Artikel 3.2.7 Sekswinkels

Het is de rechthebbende op een onroerende zaak verboden daarin een sekswinkel te exploiteren in door het college in het belang van de openbare orde of de woon- en leefomgeving aangewezen gebieden of delen van de gemeente.

Artikel 3.2.8 Tentoonstellen, aanbieden en aanbrengen van erotisch-pornografische goederen, afbeeldingen en dergelijke

  • 1.

    Het is de rechthebbende op een onroerende zaak verboden daarin of daarop goederen, opschriften, aankondigingen, gedrukte of geschreven stukken dan wel afbeeldingen van erotisch-pornografische aard openlijk ten toon te stellen, aan te bieden of aan te brengen:

    • a.

      indien het bevoegd bestuursorgaan aan de rechthebbende heeft bekendgemaakt dat de wijze van tentoonstellen, aanbieden of aanbrengen daarvan, de openbare orde of de woon- en leefomgeving in gevaar brengt;

    • b.

      anders dan overeenkomstig de door het bevoegd bestuursorgaan in het belang van de openbare orde of de woon- en leefomgeving gestelde regels.

  • 2.

    Het in het eerste lid gestelde verbod is niet van toepassing op het tentoonstellen, aanbieden of aanbrengen van goederen, opschriften, aankondigingen, gedrukte of geschreven stukken dan wel afbeeldingen, die dienen tot het openbaren van gedachten en gevoelens als bedoeld in artikel 7, eerste lid van de Grondwet.

Paragraaf 3 Beslissingstermijnen en weigeringsgronden

Artikel 3.3.1 Beslistermijn

  • 1.

    Het bevoegd bestuursorgaan neemt het besluit op de aanvraag om vergunning als bedoeld in artikel 3.2.1, eerste lid, binnen twaalf weken na de dag waarop de aanvraag ontvangen is.

  • 2.

    Het bevoegd bestuursorgaan kan zijn besluit voor ten hoogste twaalf weken verdagen.
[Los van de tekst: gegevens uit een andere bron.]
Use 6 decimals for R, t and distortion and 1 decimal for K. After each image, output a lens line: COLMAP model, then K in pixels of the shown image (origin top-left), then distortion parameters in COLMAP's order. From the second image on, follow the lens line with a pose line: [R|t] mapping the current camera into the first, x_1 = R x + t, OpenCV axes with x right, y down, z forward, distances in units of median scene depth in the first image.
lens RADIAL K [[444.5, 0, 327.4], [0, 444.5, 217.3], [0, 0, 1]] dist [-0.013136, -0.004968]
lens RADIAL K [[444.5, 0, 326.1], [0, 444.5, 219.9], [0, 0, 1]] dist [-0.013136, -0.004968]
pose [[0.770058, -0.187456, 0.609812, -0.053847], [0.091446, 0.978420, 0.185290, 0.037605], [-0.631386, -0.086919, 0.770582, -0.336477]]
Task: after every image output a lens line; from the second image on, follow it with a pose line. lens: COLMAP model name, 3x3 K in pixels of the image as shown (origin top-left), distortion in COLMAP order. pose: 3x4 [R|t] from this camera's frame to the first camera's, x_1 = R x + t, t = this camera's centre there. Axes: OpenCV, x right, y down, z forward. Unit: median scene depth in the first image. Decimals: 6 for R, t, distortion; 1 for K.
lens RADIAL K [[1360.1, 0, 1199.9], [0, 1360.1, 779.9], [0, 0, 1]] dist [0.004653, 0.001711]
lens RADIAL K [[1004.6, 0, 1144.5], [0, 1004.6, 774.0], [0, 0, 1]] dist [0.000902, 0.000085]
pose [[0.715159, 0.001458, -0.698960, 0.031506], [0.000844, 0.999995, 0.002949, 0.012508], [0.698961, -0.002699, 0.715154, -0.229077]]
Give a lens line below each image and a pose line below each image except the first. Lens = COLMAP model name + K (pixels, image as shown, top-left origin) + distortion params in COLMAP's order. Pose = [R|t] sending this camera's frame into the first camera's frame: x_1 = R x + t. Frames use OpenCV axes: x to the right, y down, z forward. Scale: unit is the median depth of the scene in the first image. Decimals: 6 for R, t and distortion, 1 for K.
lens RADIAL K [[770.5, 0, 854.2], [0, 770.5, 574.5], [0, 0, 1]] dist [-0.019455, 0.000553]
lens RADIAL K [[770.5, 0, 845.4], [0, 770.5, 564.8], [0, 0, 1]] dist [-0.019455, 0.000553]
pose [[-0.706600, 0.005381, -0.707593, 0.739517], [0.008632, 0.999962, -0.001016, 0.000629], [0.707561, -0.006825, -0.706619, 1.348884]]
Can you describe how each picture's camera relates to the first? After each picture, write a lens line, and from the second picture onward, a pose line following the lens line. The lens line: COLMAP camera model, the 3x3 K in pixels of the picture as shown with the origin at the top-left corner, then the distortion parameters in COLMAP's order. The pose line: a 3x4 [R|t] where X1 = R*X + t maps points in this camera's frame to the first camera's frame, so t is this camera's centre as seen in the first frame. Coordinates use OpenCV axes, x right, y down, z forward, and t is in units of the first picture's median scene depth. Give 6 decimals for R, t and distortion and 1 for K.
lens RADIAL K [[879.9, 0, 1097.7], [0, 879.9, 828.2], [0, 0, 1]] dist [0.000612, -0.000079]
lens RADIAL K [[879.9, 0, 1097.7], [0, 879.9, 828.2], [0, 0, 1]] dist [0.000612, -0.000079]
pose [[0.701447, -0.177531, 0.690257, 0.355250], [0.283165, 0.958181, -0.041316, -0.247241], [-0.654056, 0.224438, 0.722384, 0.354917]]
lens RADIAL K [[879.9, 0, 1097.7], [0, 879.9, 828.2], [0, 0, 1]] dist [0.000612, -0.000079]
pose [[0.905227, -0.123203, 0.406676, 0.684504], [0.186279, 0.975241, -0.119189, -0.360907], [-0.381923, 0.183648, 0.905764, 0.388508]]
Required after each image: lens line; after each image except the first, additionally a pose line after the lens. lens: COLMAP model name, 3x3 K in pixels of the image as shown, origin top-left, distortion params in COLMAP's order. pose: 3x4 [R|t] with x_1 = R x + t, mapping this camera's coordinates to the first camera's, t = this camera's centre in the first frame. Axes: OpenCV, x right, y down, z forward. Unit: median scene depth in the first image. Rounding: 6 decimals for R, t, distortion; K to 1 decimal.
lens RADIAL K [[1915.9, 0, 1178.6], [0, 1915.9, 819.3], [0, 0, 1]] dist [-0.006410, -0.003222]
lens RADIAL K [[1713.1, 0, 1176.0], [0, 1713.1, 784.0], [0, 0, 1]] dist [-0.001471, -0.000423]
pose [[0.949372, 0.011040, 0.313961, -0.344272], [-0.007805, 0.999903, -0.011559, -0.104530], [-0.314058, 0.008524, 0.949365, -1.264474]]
Artikel 3.3.2 Weigeringsgronden

De vergunning als bedoeld in artikel 3.2.1, eerste lid, wordt geweigerd indien:

  • a.

    de exploitant of de beheerder niet voldoet aan de in artikel 3.2.2 gestelde eisen;

  • b.

    de vestiging of de exploitatie van de seksinrichting of escortbedrijf in strijd is met een geldend bestemmingsplan, stadsvernieuwingsplan;

  • c.

    er aanwijzingen zijn dat in de seksinrichting of het escortbedrijf personen werkzaam zijn of zullen zijn in strijd met artikel 273fvan het Wetboek van Strafrecht, of met het bij of krachtens de Wet arbeid vreemdelingen of de Vreemdelingenwet bepaalde;

  • d.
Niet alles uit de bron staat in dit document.